Sculptor Garland Martin Taylor connects the dots from artistic past to his future

Garland Taylor

For some time MartinTaylor struggled internally with his “comfort zone” as an artist, meaning the types of mediums he used to convey his expression.  Then, while working at the DuSable Museum of African American History he happened upon some uncataloged work by a little-known African American political cartoonist, (the first in the nation) named Henry Jackson Lewis.  Lewis’ work inspired Taylor and new ideas started to click. Now Taylor has a newfound confidence in some of his artistic experiments.


How much is known about Henry Jackson Lewis?
My initial knowledge of Lewis came from the expert, Marvin Jeter, who has been working on a biography of Lewis since the 1990s. He figured out that Lewis was born a slave somewhere in Mississippi somewhere between 1838 and 1852 but there was very little detail about his life prior to the early 1880s when drawings based on his sketches appeared in Frank Leslie’s Illustrated Newspaper and Harper’s Weekly.

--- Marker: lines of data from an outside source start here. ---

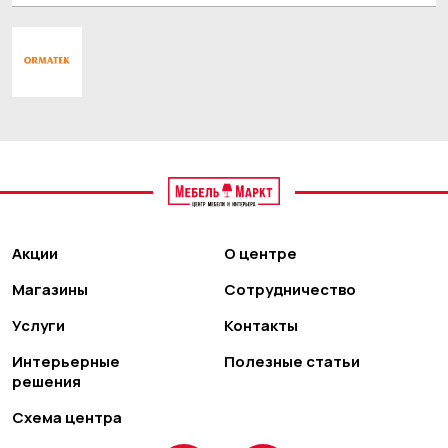
Акции
О центре
Магазины
Сотрудничество
Услуги
Контакты
Интерьерные
Полезные статьи
решения
Схема центра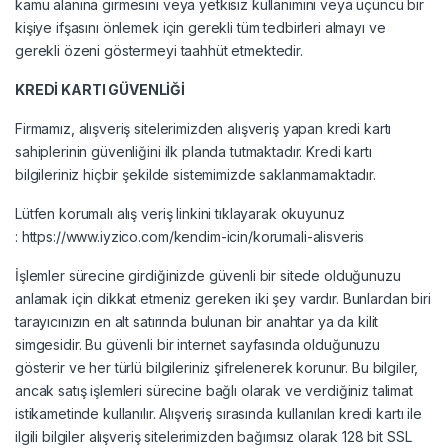
kamu alanına girmesini veya yetkisiz kullanımını veya üçüncü bir
kişiye ifşasını önlemek için gerekli tüm tedbirleri almayı ve
gerekli özeni göstermeyi taahhüt etmektedir.
KREDİ KARTI GÜVENLİĞİ
Firmamız, alışveriş sitelerimizden alışveriş yapan kredi kartı
sahiplerinin güvenliğini ilk planda tutmaktadır. Kredi kartı
bilgileriniz hiçbir şekilde sistemimizde saklanmamaktadır.
Lütfen korumalı alış veriş linkini tıklayarak okuyunuz
:
https://www.iyzico.com/kendim-icin/korumali-alisveris
İşlemler sürecine girdiğinizde güvenli bir sitede olduğunuzu
anlamak için dikkat etmeniz gereken iki şey vardır. Bunlardan biri
tarayıcınızın en alt satırında bulunan bir anahtar ya da kilit
simgesidir. Bu güvenli bir internet sayfasında olduğunuzu
gösterir ve her türlü bilgileriniz şifrelenerek korunur. Bu bilgiler,
ancak satış işlemleri sürecine bağlı olarak ve verdiğiniz talimat
istikametinde kullanılır. Alışveriş sırasında kullanılan kredi kartı ile
ilgili bilgiler alışveriş sitelerimizden bağımsız olarak 128 bit SSL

I’m curating a 2015 exhibition of 47 of Lewis’ original drawings held by the DuSable Museum. … Most of these were unpublished but done while Lewis worked for a black-owned and operated newspaper called The Freeman from Indianapolis. Lewis’ life and art are important because he represents one of the first artists to use art as a tool of resistance to all the negative images of blacks in the media during that era.


How has Lewis’ work affected your work?
I cut my 10-year old locks back in June of 2000 and saved them in hopes of making a work of  art out of them one day.  Twelve years later I found Lewis’ drawing titled Our Women. It looks to me as though Lewis built the word’ “Our” out of kinky hair from which curly-to-straight stray hairs stick out like tentacles from a vine.  Lewis also adorned his word with rosettes and leaves to which a butterfly and a hummingbird were attracted. This inspired me to make a sturdy, flower-strewn word of my own. I took my locks and saturated them in a cocktail of acrylic mediums and pigments, then formed the word “Art” using Indiana bald cypress twigs, baseball stitching, acrylic-soaked money, silk flowers, and dried flowers.

Have you found your comfort zone?
I found my comfort zone while working on my latest piece of outdoor sculpture that, in 2015, will be permanently placed outdoors at the University of Chicago Laboratory School’s campus. To date it is my largest, most labor-intensive sculpture.  It challenged me, but in the end it is my masterpiece because line, plane, and form work in perfect harmony with the 30 human faces I incorporated into the piece that is about the importance of collaboration. To me, all works of art are collaborations.